Espressive lands $ 30 million in Series B to help chatbots better


Espressive, a four-year-old startup by former ServiceNow employees, is working to create a better chatbot to reduce calls to company help desks. Today, the company announced a Series B investment of $ 30 million.

Insight partner led the round with the help of Series A main investor General Catalyst, along with Wing Venture Capital. Under today’s agreement, Insight founder and CEO Jeff Horing will join Espressive Blackboard. Today’s investment brings the company a total of $ 53 million.

Company founder and CEO Pat Calhoun said when he was at ServiceNow, he found that employees in many companies were often frustrated to find answers to basic questions.
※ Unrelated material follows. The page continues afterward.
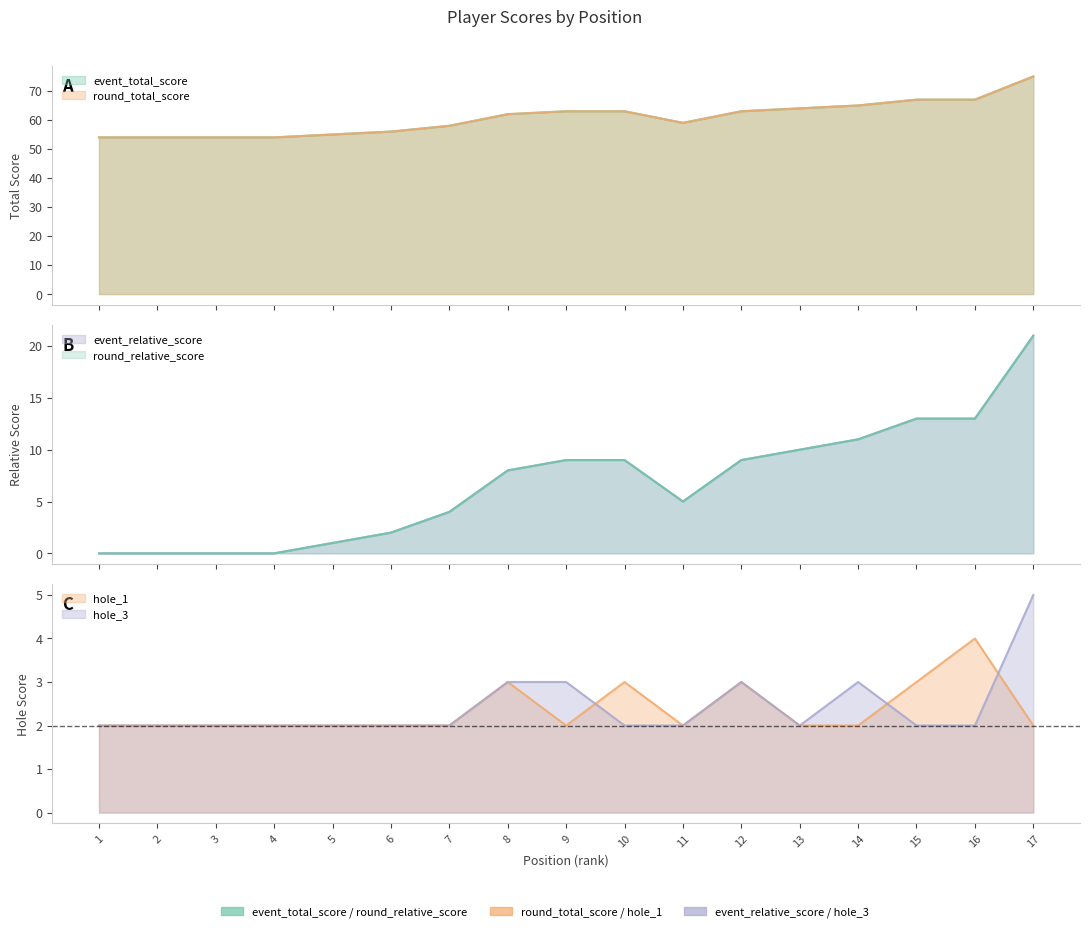

Which has a higher value, 11 or 7?

11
This resulted in a call to a help desk that required human intervention to answer the question.

He believed that there was a way to automate this with AI-driven chatbots and founded Espressive to develop a solution. “Our job is to help employees get instant answers to their questions or solutions or solutions to their problems so they can work again,” he said.
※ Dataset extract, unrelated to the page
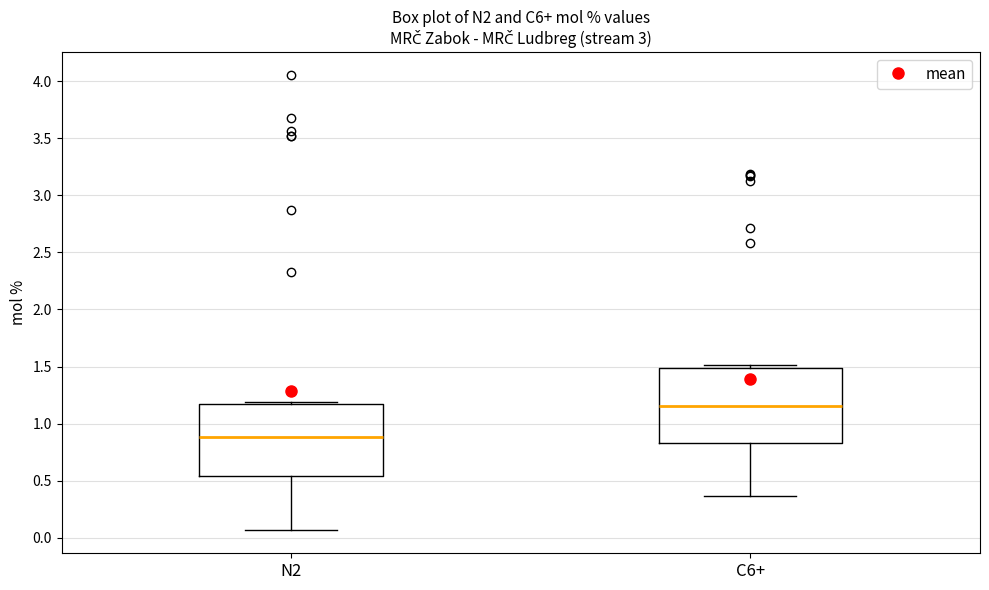

Which box's median line is the highest?

C6+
They do this by providing a very tightly focused NLP (Natural Language Processing) engine to understand the question and quickly find answers, while using machine learning to improve those answers over time.
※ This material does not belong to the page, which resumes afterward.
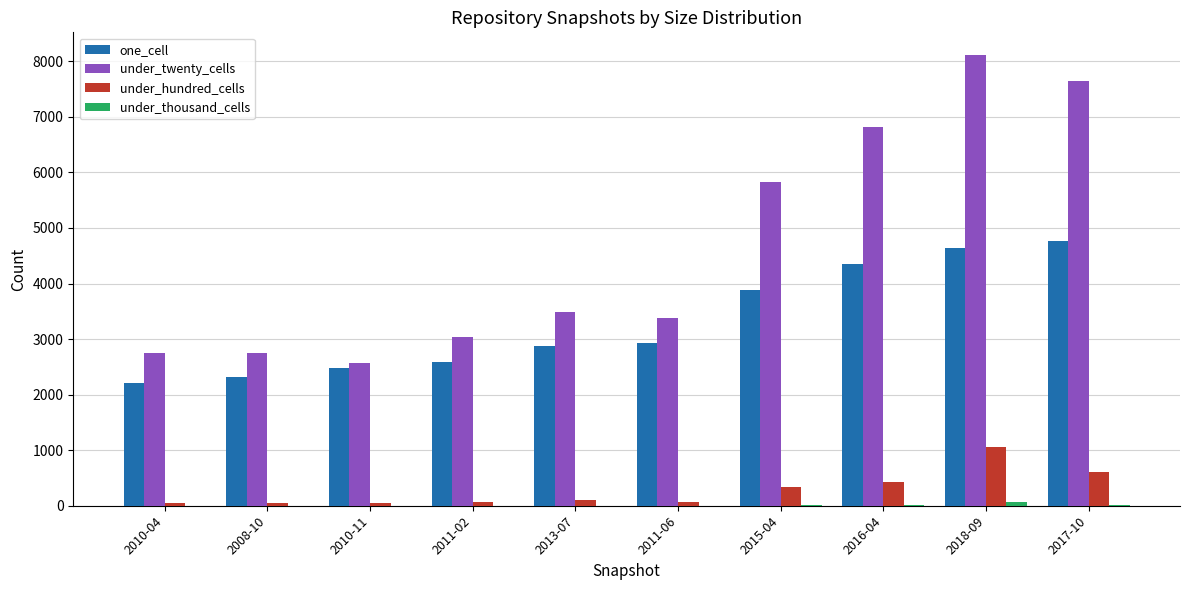

How many data points does each series have?

10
“We are not trying to solve every problem NLP can solve. We are pursuing a very specific set of use cases that really speak the language of the people, so we really tuned our engine to the highest level of accuracy in the industry,” said Calhoun told TechCrunch.

He says what they did to increase accuracy is the combination of NLP with image recognition technology. “We built our NLP engine on an image recognition architecture that is really designed to be highly accurate and essentially breaks down the phrase to understand the true meaning of the phrase,” he said.

The solution offers a single instant response. If for some reason an inquiry cannot be understood, a help ticket is automatically opened and forwarded to a person for resolution. However, the latter tries to keep this to a minimum. He says that they tailor their deployment to the keywords and terminology of each customer.

So far, they have reduced the number of help desk calls to customers with an employee participation of around 85% by 40% to 60%. This shows that they are using the tool and provide the answers they need. In fact, the product instantly understands 750 million employee phrases.

The company was founded in 2016. It currently has 65 employees and 35 customers, but the new funding should increase both numbers.